### WHAT TO DO
a - Answer these questions using the Cotswolds travel passage below:
(i) How many needlepoint cushions does each box pew in the church hold?
(ii) What wine accompanied the dinner in Burford?
(iii) What is Barnsley fated to become now that it has been sold?
b - Write what comes next in the Cotswolds travel passage below, picking up after its final sentence about the small allée in Rosemary Verey's garden.

Inside the church Ed sees a list of vicars since 1184. A shaft of morning light strikes the tomb of a praying knight, turning the cold alabaster waxy and gleaming. Each of the box pews has six needlepoint cushions for kneeling. Some have names and dates worked into the patterns. In winter the worshipers must need them on the stone floors. Near the altar I run my fingers over the carving in a wooden chair. On the back,
The same yesterday
, and down the arms,
Jesus Christ, today and tomorrow
. How perfect for this hallowed place where the vicars go back to 1184 and the precipitous roof of the manor house peaks as it did yesterday, and the day before and before and before.

In nearby Burford, another bustling market town, we have an excellent dinner with an Australian Shiraz. Pubs, many mourn, are disappearing. But good numbers of them are converting to restaurants, like this one, with an emphasis on local products and traditional fare reinterpreted without the instant-cardiac-arrest fat factor. These are bistro or trattoria equivalents—homey atmosphere and honest food. There’s nothing wrong at all with good pub food, but often you find microwaved, processed bangers, whipped potatoes from a box, and scary salads. We’ve seen several signs announcing
PUB GRUB
. We have come to know what that indicates. But the pub tradition is a hub of community. And the low-ceilinged, dark-wood atmosphere makes you feel that you’ve paused in a horse-drawn coach and alighted for a rest. Even though I don’t often drink beer, I felt the impulse to order the amber foamy ales that Ed did. The pub/restaurant in Burford kept its cozy bar area but only as a place to wait for a table and have a drink. The local mates no longer gather there for a pint. Burford in the dark was deserted except for the warmly lighted Copper Kettle tearoom. I thought of Christmas Eve, of buying pastry and bells and wrapping paper and socks, then stopping for soup there. The Cotswolds for the holidays—a perfect place.

 

Our
last three gardens all have the highly personal touch. I am glad to get to see the garden of Rosemary Verey. Since her death Barnsley has been sold, fated to become an inn. Already the tennis court is seedy. The front yard, bordering a rather busy road, presents nothing special, but the back is eccentrically off-kilter and appealing. I sense the person who wanted the informality of a rope swing and a small wooden summerhouse on one side of the garden and a columned pavilion and pond on the other. Against the back wall, splayed bamboo trellises fan out for roses to climb. The garden is not large, but she has managed to squeeze in a small
allée
.

### GIVEN ENTRIES
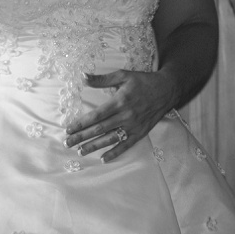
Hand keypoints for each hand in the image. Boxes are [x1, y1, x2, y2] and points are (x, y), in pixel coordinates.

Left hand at [63, 69, 180, 161]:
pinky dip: (114, 153)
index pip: (96, 115)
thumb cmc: (143, 81)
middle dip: (82, 137)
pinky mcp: (140, 132)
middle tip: (67, 143)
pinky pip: (126, 145)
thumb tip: (83, 77)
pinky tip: (103, 159)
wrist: (167, 89)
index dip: (81, 123)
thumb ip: (102, 79)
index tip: (68, 129)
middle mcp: (126, 115)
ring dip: (94, 146)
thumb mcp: (123, 75)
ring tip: (80, 151)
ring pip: (110, 139)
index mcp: (120, 101)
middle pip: (99, 129)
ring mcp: (133, 126)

### ANSWER LIST
a -
(i) Six.
(ii) An Australian Shiraz.
(iii) An inn.

b -
Her kitchen garden—such fun. Boxwood outlines beds, as in knot gardens, but she filled each bed with a taggy mix of vegetables and flowers. Simple flowers such as mallow, sweetpea, larkspur, and cosmos go wild with onions or artichokes or corn. Tangles of parsley, a scarecrow with a bird on top of his head, four-foot-tall gone-to-seed lettuces, mint—a little
paradiso
. We laugh when Ed points to a bed of roses, garlic, and onions. What a sure hand shaped this
potager
. As at Rousham, I like the mind I see behind the composition. What pleasure it must have given her.

In the village of Barnsley we find one of those pubs gone gourmet. No bubble and squeak here. Ed orders seared pigeon breast with grilled pineapple, and I have artichoke, asparagus, and pea salad. I suddenly order a Wadsworth, the first whole beer of my life. Ed has a Hook Norton Bitter, and I like his, too.

Today we return to the schoolhouse to read, write, and sip one of the lightly sparkling organic Belvoir Pressé juices we’re loving here. Nonalcoholic and not too sweet, they occupy the heretofore empty space between a soda and a glass of wine. The ginger and lime and the lime and lemongrass are perfect for enjoying the late sun in the garden. The tame northern sun feels like a balm.

 

English
pronunciations often surprise, beginning with Worcestershire, which was fully pronounced in Georgia, where we used the sauce over steak, in oyster stew, and lord knows where else.
Wooster!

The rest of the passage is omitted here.